On 29 August 2015, Line 1 was extended by 2.1 km from Mercado Periférico to Domingo Peña, at the upper end of the cableway, which had opened in December 2014. However, the dual-mode buses operated in diesel mode between Mercado Periférico and Domingo Peña, as the overhead trolley wires along the latter section had not yet been installed. Installation of the overhead wiring began in September and was completed in November, but that wiring never came into use, the trolleybuses continuing to operate in diesel mode along that 2-km section. Diesel buses began providing some of the service on Line 1 in 2015, and by around August 2016 all trolleybus operation had ceased, with the few dual-mode buses remaining in service running exclusively in diesel mode.

===Line 1 stations===
The following stations were in operation in 2015, the last full year of trolleybus operation:

- Terminal Ejido
- Pozo Hondo
- Centenario
- Montalbán
- Las Cruces
- Pan de Azúcar
- La Parroquia (proposed Line 2 transfer point)
- La Mara
- Alto Chama
- Carrizal
- Museo de Ciencias
- Las Tapias
- El Acuario
- San Antonio
- Pie del Llano.
- Santa Juana
- Soto Rosa
- María Mazzarello
- Campo de Oro
- Juan XXIII
- Mercado Periférico
- (not yet open in 2015, being passed without stopping): Luis Ghersi Govea
- (not yet open in 2015, being passed without stopping): Medicina
- (not yet open in 2015, being passed without stopping): Universidad
- Domingo Peña (upper terminus of Line 3 aerial cableway)
==Line 2 (former plan)==
Line 2, the second trolleybus route, never got past the planning stages. It was expected to be 12 km long with three common stations alongside or crossing Line 1. It would have connected La Parroquia with La Vuelta de Lola, running along streets parallel to Line 1 for much of its length.

==Line 3==
Line 3, the aerial cableway, connects San Jacinto, in the Chama River valley below the city, to an upper terminus in central Mérida and is about 1 km long. It opened for service on 14 December 2012.

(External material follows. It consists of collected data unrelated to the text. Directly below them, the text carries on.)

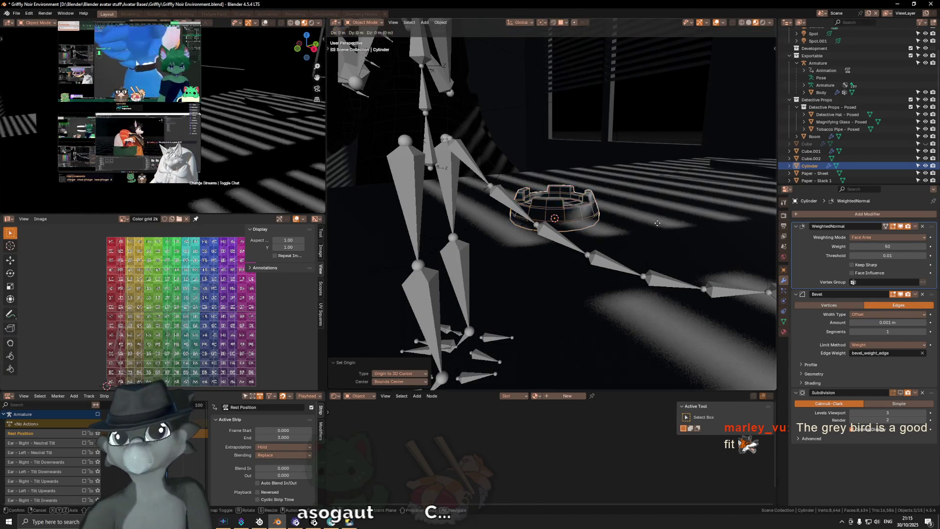
{"action": "key", "text": "g"}
{"action": "key", "text": "z"}
{"action": "left_click", "coordinate": [630, 196]}
Orbit around to the hatted character and select the Magnifying Glass prop.
{"action": "mouse_move", "coordinate": [630, 196]}
{"action": "middle_mouse_down"}
{"action": "mouse_move", "coordinate": [614, 189]}
{"action": "mouse_move", "coordinate": [615, 200]}
{"action": "mouse_move", "coordinate": [528, 208]}
{"action": "middle_mouse_up"}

On 29 August 2015, the service on Line 1 (the trolleybus line) was extended to the upper end of the cableway, where its new terminus station was named Domingo Peña. However, the dual-mode buses operated in diesel mode between Mercado Periférico and Domingo Peña, as the overhead trolley wires along the latter section had not yet been installed.
==In fiction==
Trolleybuses in Lusaka uses Tromerca Mercedes-Benz Hispano dual-mode trolleybus in Bus Simulator 16.